Кавказское произношение моего имени, так похожее на слово «жена», мне особенно обольстительно. Обменялись адресами, и ленинградскими и родительскими. Я уже обдумывала, какие письма я ему напишу, какие найду особенные слова, чтобы сказать о том, что глаза в глаза сказать робела, берегла эти слова для будущего письма.

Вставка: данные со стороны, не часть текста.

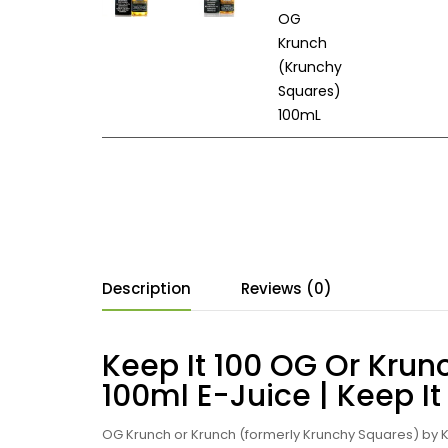
Description
Reviews (0)
Keep It 100 OG Or Kru
100ml E-Juice | Keep It
OG Krunch or Krunch (formerly Krunchy Squares) by Ke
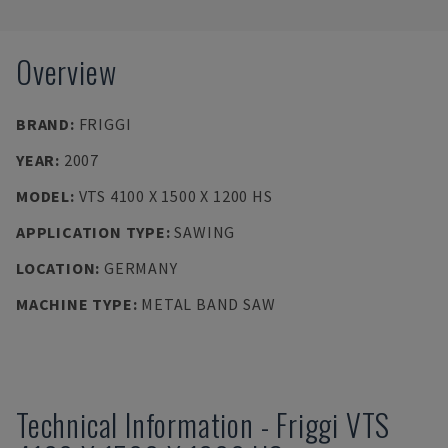
Overview
BRAND
:
FRIGGI
YEAR
:
2007
MODEL
:
VTS 4100 X 1500 X 1200 HS
APPLICATION TYPE
:
SAWING
LOCATION
:
GERMANY
MACHINE TYPE
:
METAL BAND SAW
Technical Information
-
Friggi
VTS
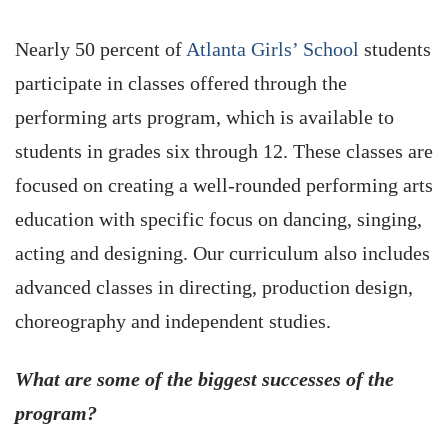
Nearly 50 percent of
Atlanta Girls’ School
students
participate in classes offered through the
performing arts program, which is available to
students in grades six through 12. These classes are
focused on creating a well-rounded performing arts
education with specific focus on dancing, singing,
acting and designing. Our curriculum also includes
advanced classes in directing, production design,
choreography and independent studies.
What are some of the biggest successes of the
program?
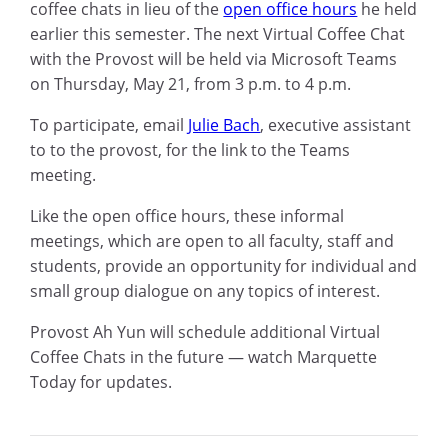
coffee chats in lieu of the
open office hours
he held
earlier this semester. The next Virtual Coffee Chat
with the Provost will be held via Microsoft Teams
on Thursday, May 21, from 3 p.m. to 4 p.m.
To participate, email
Julie Bach
, executive assistant
to to the provost,
for the link to the Teams
meeting.
Like the open office hours, these informal
meetings, which are open to all faculty, staff and
students, provide an opportunity for individual and
small group dialogue on any topics of interest.
Provost Ah Yun will schedule additional Virtual
Coffee Chats in the future — watch Marquette
Today for updates.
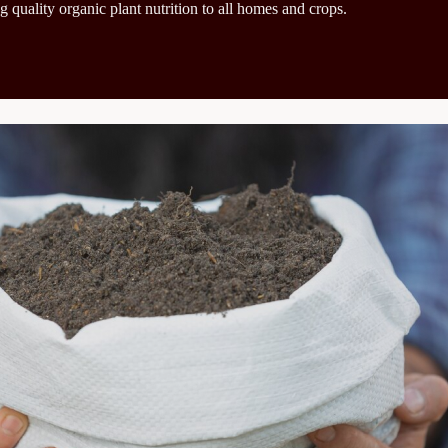
g quality organic plant nutrition to all homes and crops.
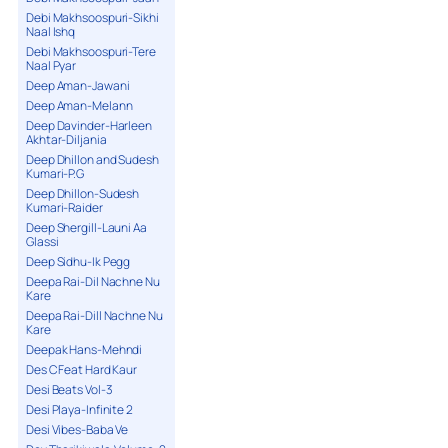
Debi Makhsoospuri-Sikhi
Naal Ishq
Debi Makhsoospuri-Tere
Naal Pyar
Deep Aman-Jawani
Deep Aman-Melann
Deep Davinder-Harleen
Akhtar-Diljania
Deep Dhillon and Sudesh
Kumari-P.G
Deep Dhillon-Sudesh
Kumari-Raider
Deep Shergill-Launi Aa
Glassi
Deep Sidhu-Ik Pegg
Deepa Rai-Dil Nachne Nu
Kare
Deepa Rai-Dill Nachne Nu
Kare
Deepak Hans-Mehndi
Des C Feat Hard Kaur
Desi Beats Vol-3
Desi Playa-Infinite 2
Desi Vibes-Baba Ve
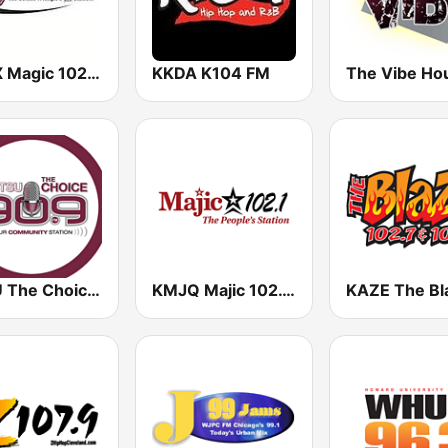
KTCX Magic 102.5 FM
KKDA K104 FM
The Vibe Ho
KTSU The Choice 90.9 FM
KMJQ Majic 102.1 FM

Наш поезд не был скорым, на станциях стоял относительно долго. Почти все ребята, хохоча и толкаясь, выбегали, носились по перрону, кто «за кипяточком» со случившимся у кого-то жестяным нечистым чайником, кто просто ноги размять. Выходили и мы с Шалвой, я с особенной осторожностью, так как случалось уже мне в прежние поездки отставать от поезда. Он посмеивался над моими страхами. Если подножка вагона была высока, подставлял под мою ступню ладонь, чтоб удобней было вскочить. До следующей станции вокруг нас опять играли в шахматы или карты, пели хором, кто-то читал, кто-то спал, положив под голову какую-нибудь мякоть — в ту пору в общих вагонах постели пассажирам не полагались. Среди этой молодой суеты мы видели только друг друга — все была пустыня, и в ней мы двое…На какой-то станции, уже, видимо, за Донбассом, я вышла из вагона и, потеряв Шалву из вида, разговорилась с историком, хотя он теперь со мною был сух и строг. На вокзалах тогда давали звонки. После второго побежала к вагону и сама вскарабкалась на высокую ступень. Ищу глазами Шалву, не подставившего мне, как прежде, ладонь. Свисток. Поезд захрустел суставами и тронулся. Где же он? Может быть, обиделся, что постояла с историком? И теперь прячется, глупый ревнивец! Может быть, отстал? Бросаюсь к открытому окну. Медленно, так медленно отплывает деревянная платформа перрона. А на самом ее краю стоит, выпрямившись во весь рост… Ах, Шалва!.. Стоит недвижимо и смотрит вслед набирающему скорость составу.